Teyl Stark of Wells Fargo captures the aspiration with precision: “Leadership development needs to move beyond theory and focus more on real work, real decisions and real accountability. As digital tools automate tasks, future leaders must be developed through stretch opportunities that require judgment, influence and clarity.”

There was notable consistency around cross-functional exposure as a development priority. Multiple respondents described programs built around rotations — giving early-career professionals structured access to sales, credit, documentation, funding and portfolio management, rather than siloing them in a single function from the start. The idea: you cannot lead a business you have only seen from one angle. Kim Lorang of FS Foodservice Solutions makes the point simply: “The more you learn from different perspectives — whether it’s the customer, the equipment dealer or the credit side — the better decisions you’ll make.”

Jessica Spahn of QuickFi adds a sharp reminder: even those new to the industry carry value: “You also have knowledge and ideas that the other party can learn from you. Don’t discount that value.”

Green Finance: On the Radar, Not Yet the Priority

On the question of ESG-focused lending, NextGen leaders returned a fragmented picture. Twenty-nine percent of respondents said green financing is not a current priority; 26% called it a minor priority worth monitoring; 21% said they have active products or initiatives in this space; and 15% said the concept is not applicable to their business model. Just 9% called it a top-tier strategic priority.

The distribution suggests that ESG-focused lending occupies a real but unsettled place in the industry’s strategic planning — acknowledged as important by some but not yet driving decisions for the majority.

The Threats Ahead: Recession Tops the List

When asked to identify the single biggest external threat to industry growth over the next three years, NextGen leaders placed economic recession or slowdown at the top at 41% — a significant plurality. Interest rate volatility came in second at 24%, followed by regulatory burden at 18%.

This ranking reflects a pragmatic orientation. Despite the enthusiasm for technology and the ongoing conversation about disruption, this group is not primarily worried about being out-innovated. They are worried about the macroeconomic environment. In some ways, this is a more traditional concern, perhaps a sign of just how deeply this generation has internalized the fundamentals of the business they are working to modernize.

The Unspoken Rule

Every NextGen respondent was asked to share the single most important unspoken rule they would give to a recent graduate entering equipment finance today. The responses covered a wide range — absorb everything, ask questions constantly, master the fundamentals before you try to reinvent them, build relationships before you need them.
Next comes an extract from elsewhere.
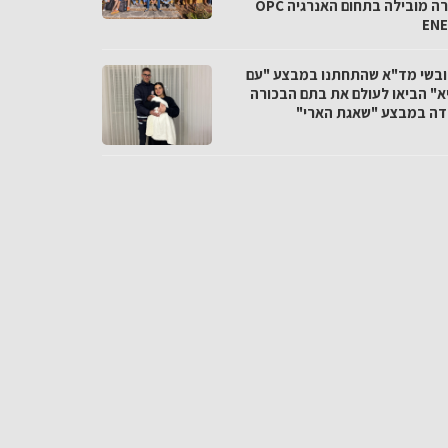
בחברה מובילה בתחום האנרגיה OPC
EN
חובשי מד"א שהתחתנו במבצע "עם
א" הביאו לעולם את בתם הבכורה
דה במבצע "שאגת הארי"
But the most memorable responses converged on something less tactical and more philosophical:

Aaron Case of TFS Financial: “Relationships matter. Technical ability is important, but the ability to communicate clearly, build trust and follow through consistently is what differentiates people over time.” 

Hannah O’Donnell of GreatAmerica Financial Services: “Your reputation travels faster than your resume. This is a small world and people remember how you show up.” 

Brooks Anderson of Stearns Bank: “Long-term success in equipment finance is built less on individual transactions and more on reliability and problem-solving.”

Together, these responses sketch the outline of a generation fully aware of the industry’s technological potential — and more convinced than ever that the fundamentals are not negotiable. They are clear-eyed about what survives disruption.

Equipment finance is changing faster than ever. This cohort demonstrates the confidence of people who have studied the machine, learned how it runs and decided now is exactly the right time to rebuild it from the inside. •

Rita E. Garwood is editor in chief of Monitor.